Я весь ушел в свои далекие воспоминания и бешеный гон моей ручки. Голова горит, я весь возбужден, а когда к вечеру отваливаюсь от стола с этими записями, то сам удивляюсь мешанине стилей — то на родном бухарском, то шрифтом Раши, но больше всего по-арабски, целые главы рифмованной прозы, эдакая манера частного письма. И понимаю сразу, что к этому стилю меня вынуждает образ Иланы, и тут я из кожи лезу…

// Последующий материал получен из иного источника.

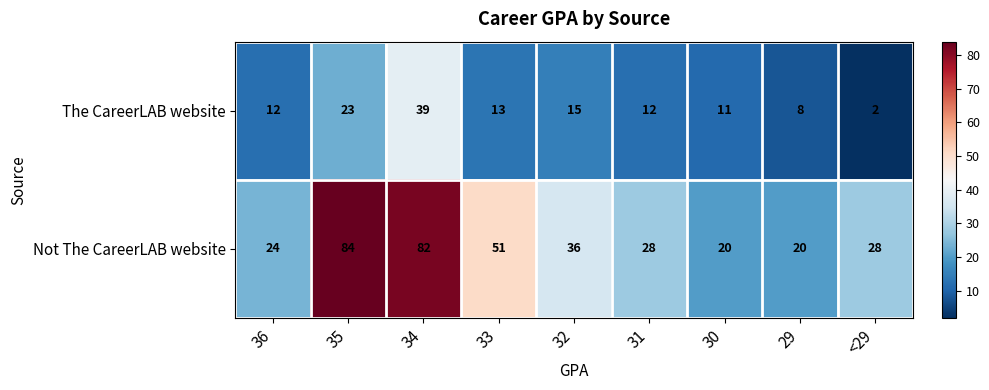

The The CareerLAB website series shows 12 at 36. True or false?

True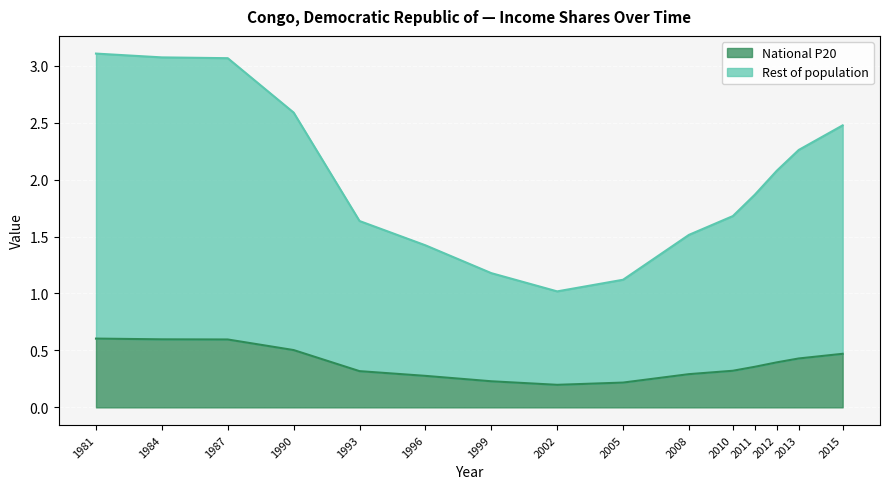

Reading left to right, transcribe all the data shown in this chart.

National P20: 1981=0.6	1984=0.6	1990=0.5	1987=0.6	1993=0.3	1996=0.3	1999=0.2	2002=0.2	2005=0.2	2008=0.3	2010=0.3	2011=0.4	2012=0.4	2013=0.4	2015=0.5
Rest of population: 1981=2.5	1984=2.5	1990=2.1	1987=2.5	1993=1.3	1996=1.1	1999=0.9	2002=0.8	2005=0.9	2008=1.2	2010=1.4	2011=1.5	2012=1.7	2013=1.8	2015=2.0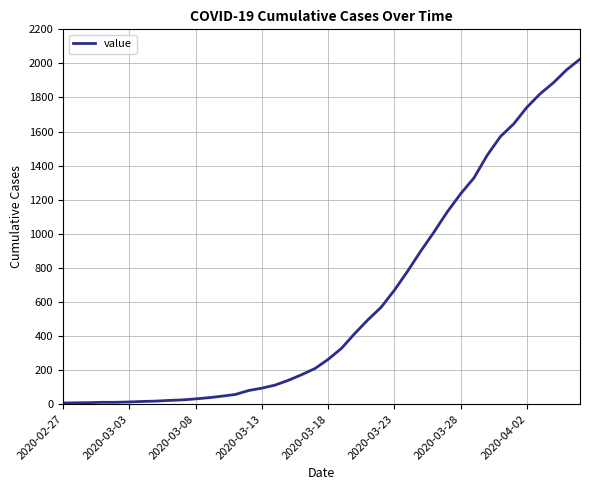

What is the maximum value shown in the chart?

2025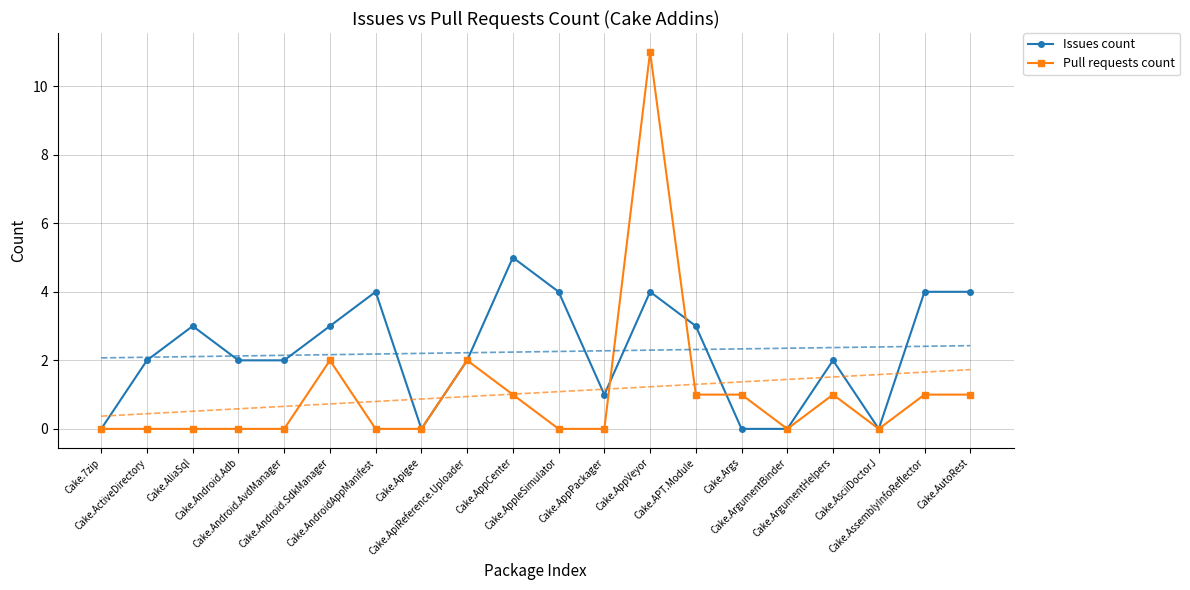

What position from the left is Cake.AliaSql?

3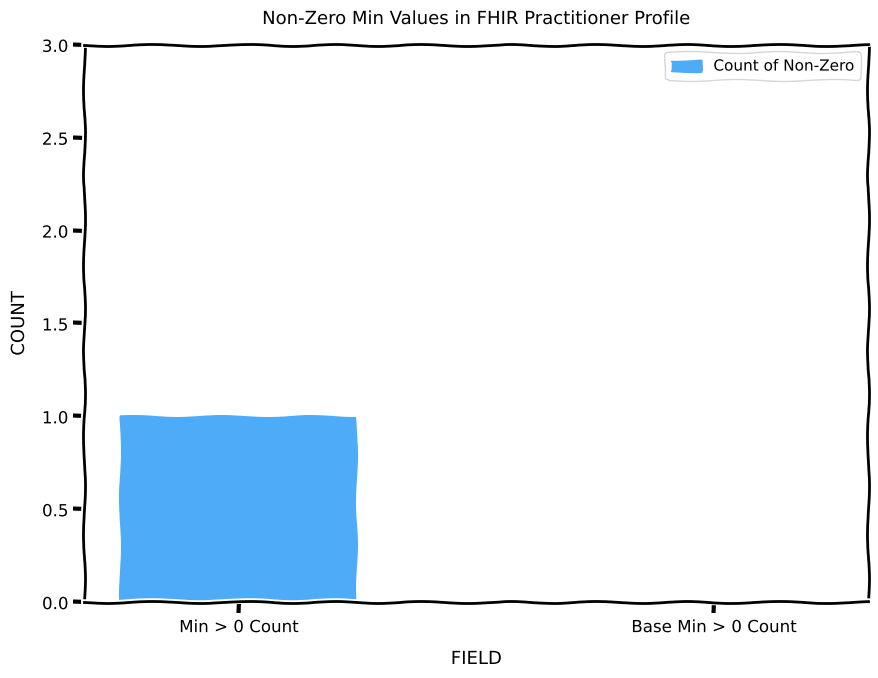

How many distinct data groups are displayed?

1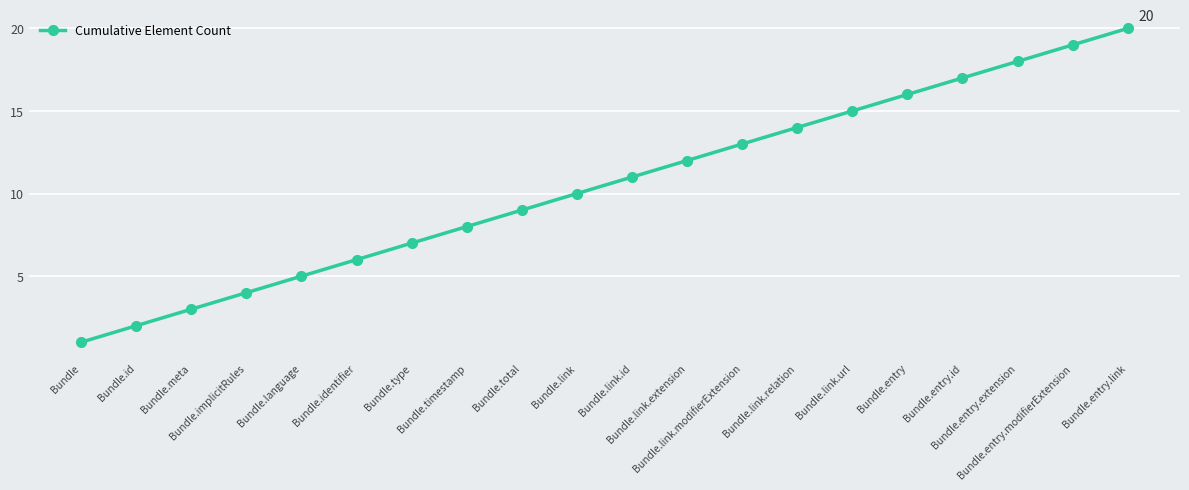

List the labels in order of value, smallest first.

Bundle, Bundle.id, Bundle.meta, Bundle.implicitRules, Bundle.language, Bundle.identifier, Bundle.type, Bundle.timestamp, Bundle.total, Bundle.link, Bundle.link.id, Bundle.link.extension, Bundle.link.modifierExtension, Bundle.link.relation, Bundle.link.url, Bundle.entry, Bundle.entry.id, Bundle.entry.extension, Bundle.entry.modifierExtension, Bundle.entry.link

Для посетителей у меня нет времени. А если честно — я их просто боюсь: не войдет ли в их череде мой убийца?
Порой мне мерещится смерть в виде капсулы и нажатия кнопки с кодом, и тут же хочу с себя все содрать, как это сделал когда-то на дюнах Тахир Аббас Калваза аль-Кудси, посреди безбрежной пустыни, желая убедиться в том, что, кроме Аллаха, никто не властен над его жизнью.
Им ничего не стоит угробить меня еще проще! Подбросить хотя бы по почте одну мою фотографию в грязно-пятнистой робе — компания мулло-бачей, либо копию того документа, что я подписал Ибн-Мукле. И я отправлюсь под суд как миленький. Под трибунал… И весь каменею от этих мыслей.
Проклятый, нескончаемый день! Он был описан уже однажды, законспектирован — целый месяц мы бились над этим в диван аль-фадде.
«В тот день был самум, в день траура был ветер пустыни!» — кричал я этому педику, но правды так и не сказал.
Они напоили меня, я пьян был, оглушен дерьмовой анисовкой. И даже сейчас мне слышится каждое слово, будто шел из дворца вместе с ними, хотя на самом деле провожал Мирьям. Провожал свою душеньку в Чор-Минор.
Смеркалось, помню, и зажигались в городе фонари. Она ступала по асфальту босыми ногами и всю дорогу молчала, потрясенная только что увиденным и пережитым. Боль сводила меня с ума, изо всех сил я крепился. Болело ребро, болели расквашенные кисти. Он саданул меня один только раз, как лошадь, и сломал мне ребро.
У Чор-Минора мы стали прощаться, она нежно меня целовала. И тут я вытащил ее пилюлю.
— Как?! — вскричала она. — Ты ее не… Ты? Как же ты смог победить?